IrsiCaixa researchers analyse the levels of neutralizing antibodies, that is, with protective effect, in more than 300 people who have been infected by SARS-CoV-2 and show that these are maintained more than one year after the time of infection
Understanding the functioning and unraveling the duration of natural immunity against SARS-CoV-2 has been a major goal since the onset of the COVID-19 pandemic. Now, with the emergence of new SARS-CoV-2 variants capable of evading the immune system, it is even more necessary. Expanding on previous studies, researchers from IrsiCaixa –a center jointly promoted by the "la Caixa" Foundation and the Department of Health of the Generalitat de Catalunya–, in collaboration with the Animal Health Research Center (CReSA) of the Institute of Agrifood Research and Technology (IRTA) and the Barcelona Supercomputing Center (BSC) demonstrates in a new study that most people who have recovered from COVID-19, regardless of the severity of symptoms, have neutralizing antibodies –that is, with protective effect– beyond one year after infection. The scientific team has observed that, although in the case of hospitalized patients the production of antibodies is higher, their capacity to block new SARS-CoV-2 variants is more compromised compared to that of asymptomatic or mildly symptomatic patients, who generate fewer but more protective antibodies. However, vaccination has implied in all individuals in the study an increase in their antibody levels, reaching very similar amounts among all of them.
"This is one of the longest follow-ups done so far in people who have overcome COVID-19," explains Julià Blanco, IGTP researcher at IrsiCaixa. "Over a year, we have analyzed the protective capacity of antibodies in a group of people with very heterogeneous symptomatology and we have seen that the severity of the disease determines the magnitude and effectiveness of the immune response against SARS-CoV-2", he adds.

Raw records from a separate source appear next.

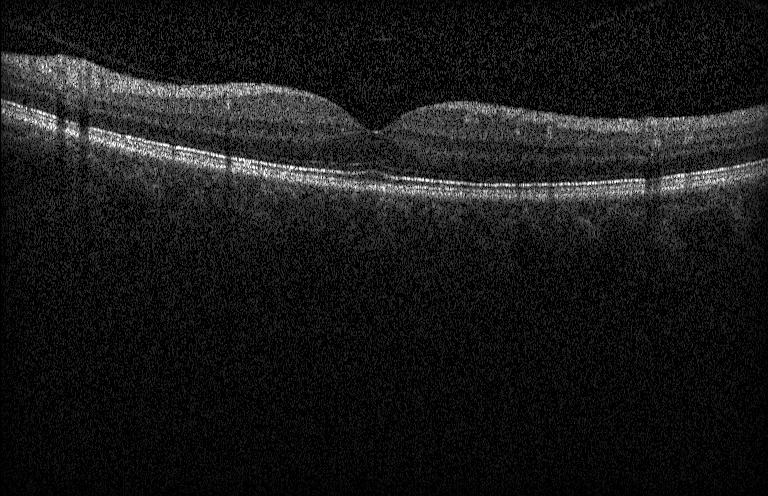 No choroidal neovascularization, no diabetic macular edema, and no drusen.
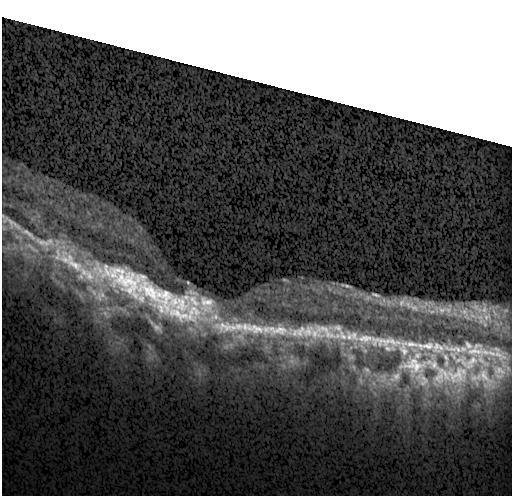 Spectral-domain optical coherence tomography, centered on the fovea, OCT line scan — The scan shows choroidal neovascularization.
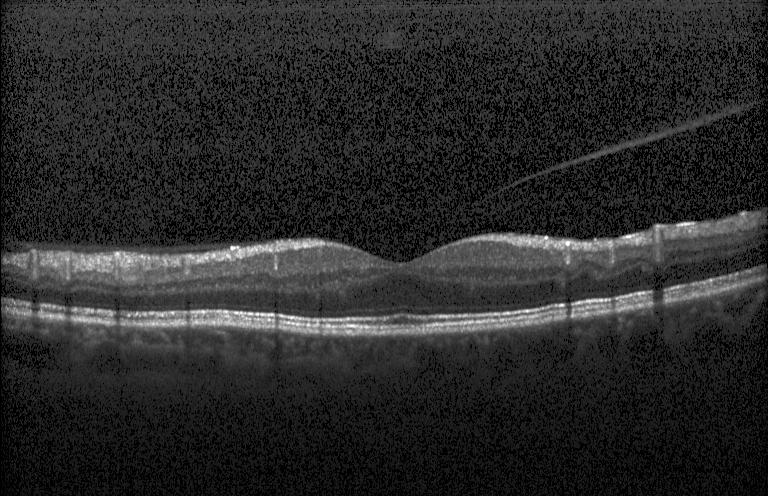

Neither choroidal neovascularization, diabetic macular edema, nor drusen.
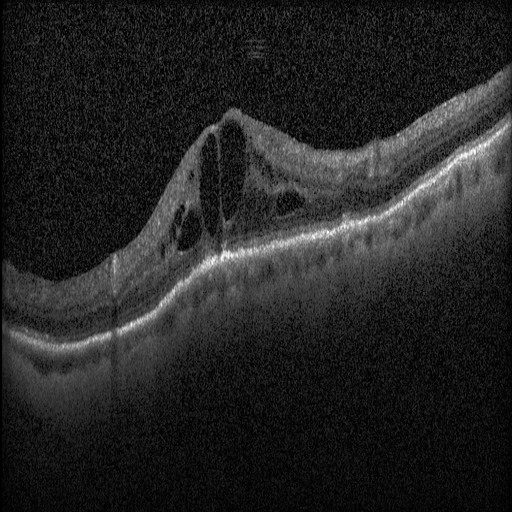
Assessment: diabetic macular edema (DME).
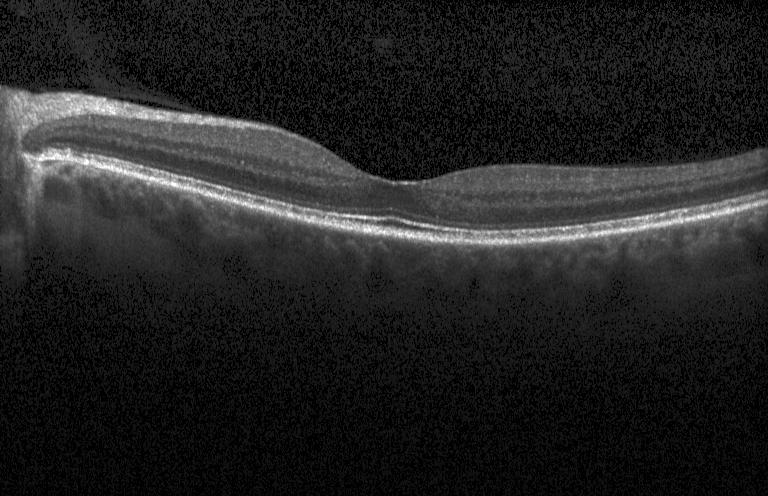 Optical coherence tomography scan, spectral-domain OCT
This B-scan demonstrates no choroidal neovascularization, diabetic macular edema, or drusen.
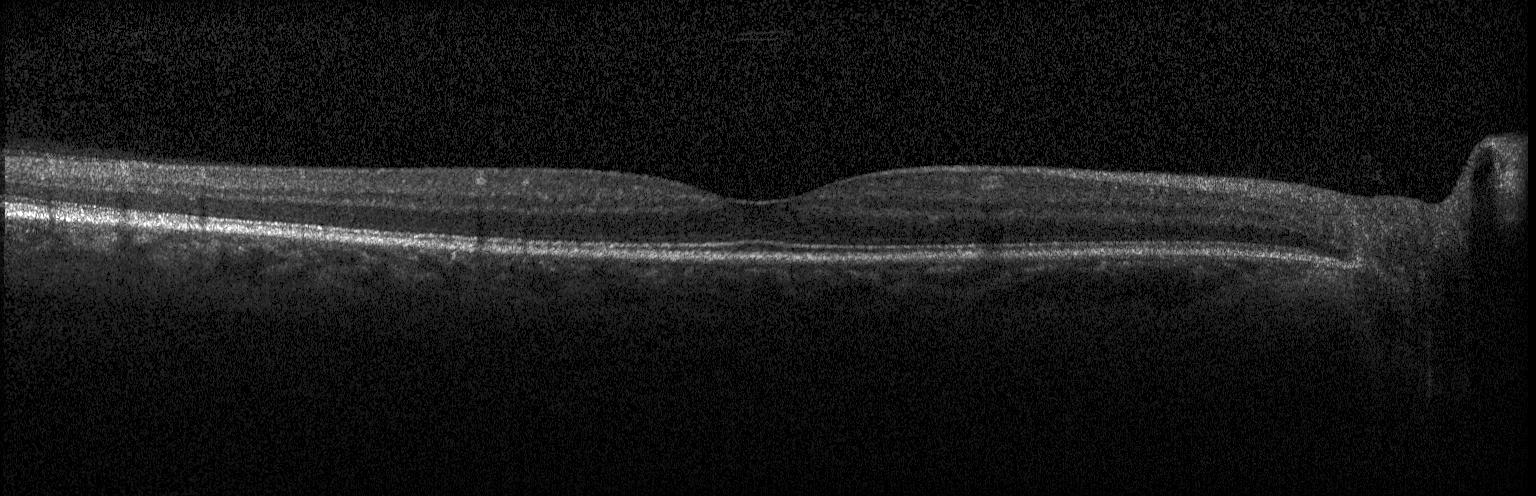 Heidelberg Spectralis OCT system · spectral-domain OCT · OCT B-scan · horizontal scan through the fovea. No evidence of CNV, DME, or drusen.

Different quantity and quality of antibodies depending on the severity of COVID-19
The study has been conducted in a total of 332 individuals who have undergone COVID-19, both asymptomatic and mild (~60%) and severe (~40%), and have been followed up on the neutralizing immune response for 15 months. Thus, researchers can confirm that, in most cases, antibody levels are maintained for more than one year and confer protection against SARS-CoV-2.
"What we have seen over the course of this year is that, in hospitalized patients, the amount of protective antibodies reach their maximum level few days after presenting the first symptoms and then decline sharply, until they stabilize, remaining elevated over time", says Edwards Pradenas, predoctoral researcher at IrsiCaixa and co-author of the study along with Benjamin Trinité, postdoctoral researcher at IrsiCaixa. "In the case of people who have undergone COVID-19 asymptomatically or mildly, the levels of protective antibodies, although also sustained over time, remain lower", he adds. This behaviour has been observed in infected people throughout different waves of the pandemic. In parallel, scientists have determined that, in the case of hospitalized patients, the quality of the antibodies is lower. In fact, the study shows that the protective capacity of antibodies against the Beta variant, first described in South Africa, is lost more markedly in hospitalized patients than in people who have undergone COVID-19 asymptomatically or mildly. Thus, a severe infection seems to generate more antibodies, but of poorer quality. "Having a good immune response is key, especially now with the emergence of new variants that can compromise the effectiveness of our defences. Recent data suggest that, in the absence of the vaccine, 50% of the study participants could suffer reinfection by the Beta variant of the virus, the most resistant to antibodies described so far, and this percentage would drop to 30% in the case of the original virus", says Blanco.
Achieving maximum levels of protection with vaccination
Thanks to the administration of the vaccine, the antibody levels of the people participating in the study, of different magnitude depending on the symptomatology, have reached comparable values.
"Although not all the people we have followed up have received the full course of the vaccine, we can say that, in all of them, their immune response against the virus has been boosted, demonstrating, once again, the clear benefits of vaccination", celebrates Bonaventura Clotet, director of IrsiCaixa. "However, we must continue to monitor the immunity of the population in the long term in order to know how long it lasts and whether it remains effective against new variants. Only then will we be able to design optimal prevention strategies to combat the current pandemic", he concludes.